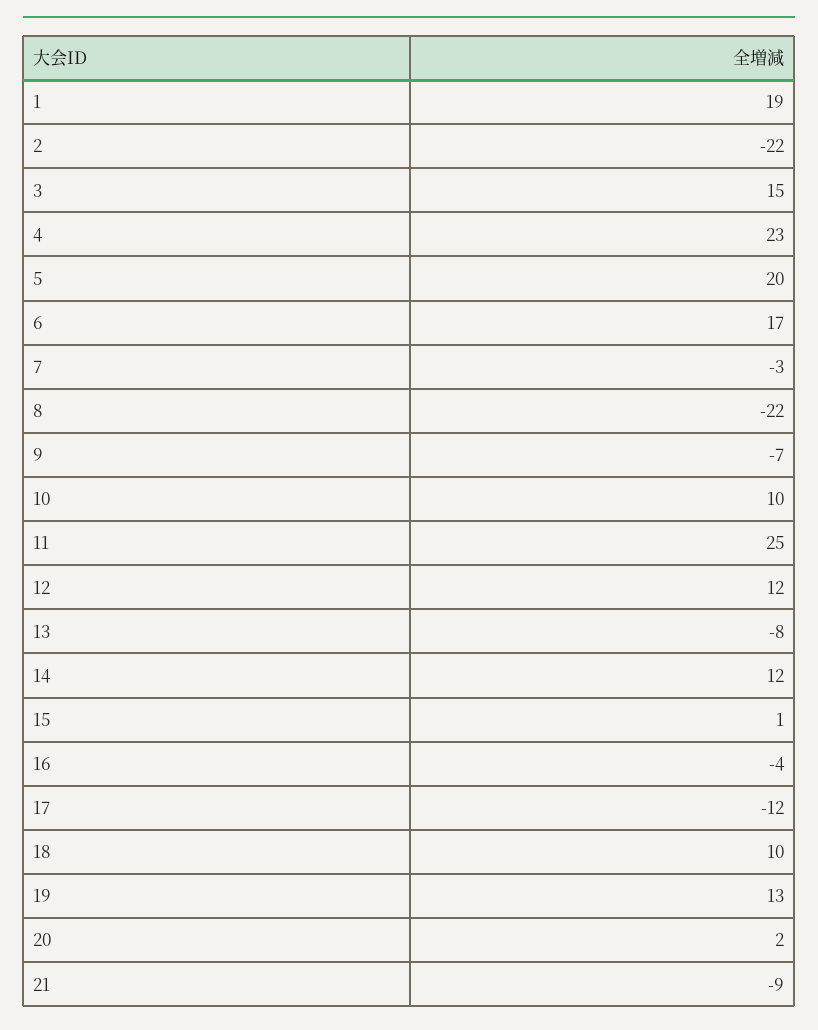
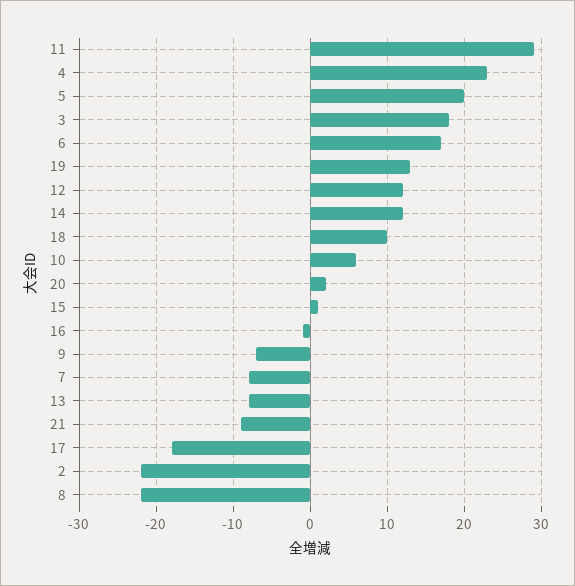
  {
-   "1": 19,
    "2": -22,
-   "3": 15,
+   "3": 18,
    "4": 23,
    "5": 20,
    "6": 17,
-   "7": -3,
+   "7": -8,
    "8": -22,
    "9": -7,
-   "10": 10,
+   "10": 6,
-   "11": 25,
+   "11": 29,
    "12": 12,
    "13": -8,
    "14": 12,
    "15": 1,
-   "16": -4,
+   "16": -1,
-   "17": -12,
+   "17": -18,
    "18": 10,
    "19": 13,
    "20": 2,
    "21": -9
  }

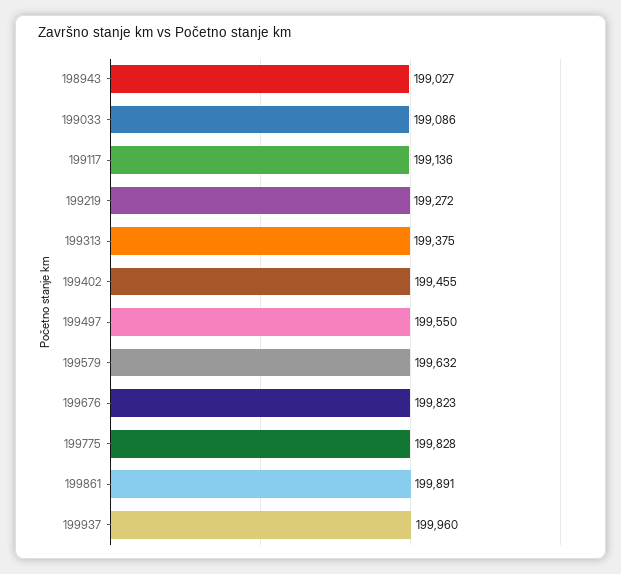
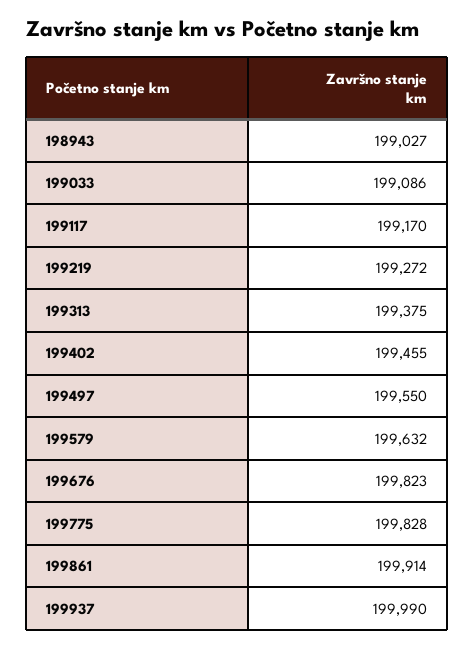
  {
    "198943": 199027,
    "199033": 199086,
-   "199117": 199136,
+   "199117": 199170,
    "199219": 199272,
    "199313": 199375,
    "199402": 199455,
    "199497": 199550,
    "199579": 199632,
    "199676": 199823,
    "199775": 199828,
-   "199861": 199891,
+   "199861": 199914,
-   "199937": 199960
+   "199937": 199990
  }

◆ **TASK REQUIREMENTS**
The response should be the full material, repeated exactly, with images removed.

◆ **TASK ANSWER**
  {
-   "1": 19,
    "2": -22,
-   "3": 15,
+   "3": 18,
    "4": 23,
    "5": 20,
    "6": 17,
-   "7": -3,
+   "7": -8,
    "8": -22,
    "9": -7,
-   "10": 10,
+   "10": 6,
-   "11": 25,
+   "11": 29,
    "12": 12,
    "13": -8,
    "14": 12,
    "15": 1,
-   "16": -4,
+   "16": -1,
-   "17": -12,
+   "17": -18,
    "18": 10,
    "19": 13,
    "20": 2,
    "21": -9
  }

  {
    "198943": 199027,
    "199033": 199086,
-   "199117": 199136,
+   "199117": 199170,
    "199219": 199272,
    "199313": 199375,
    "199402": 199455,
    "199497": 199550,
    "199579": 199632,
    "199676": 199823,
    "199775": 199828,
-   "199861": 199891,
+   "199861": 199914,
-   "199937": 199960
+   "199937": 199990
  }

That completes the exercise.